[Collected data]
=== Begin Enclosure ===
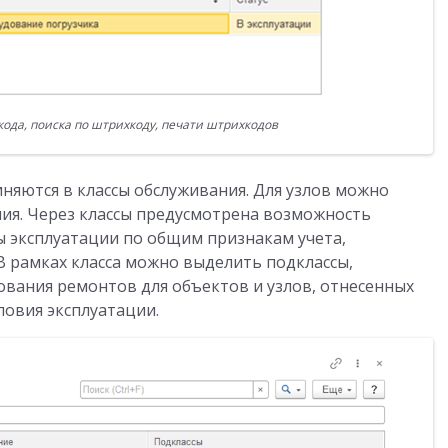
да, поиска по штрихкоду, печати штрихкодов
няются в классы обслуживания. Для узлов можно
ния. Через классы предусмотрена возможность
 эксплуатации по общим признакам учета,
В рамках класса можно выделить подклассы,
вания ремонтов для объектов и узлов, отнесенных
ловия эксплуатации.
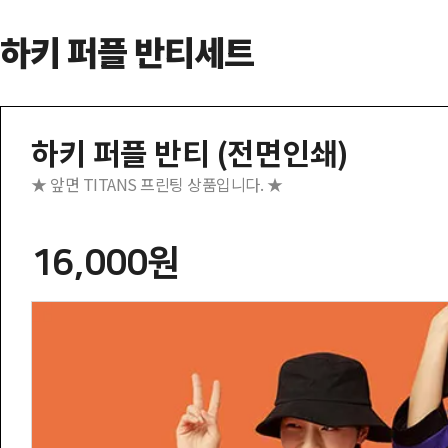
하키 퍼플 반티세트
하키 퍼플 반티 (전면인쇄)
★ 앞면 TITANS 프린팅 상품입니다. ★
16,000원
=== End Enclosure ===
Your assignment —
Set down all of the entries exactly as they stand, without any image.

The completed task —
да, поиска по штрихкоду, печати штрихкодов
няются в классы обслуживания. Для узлов можно
ния. Через классы предусмотрена возможность
 эксплуатации по общим признакам учета,
В рамках класса можно выделить подклассы,
вания ремонтов для объектов и узлов, отнесенных
ловия эксплуатации.
하키 퍼플 반티세트
하키 퍼플 반티 (전면인쇄)
★ 앞면 TITANS 프린팅 상품입니다. ★
16,000원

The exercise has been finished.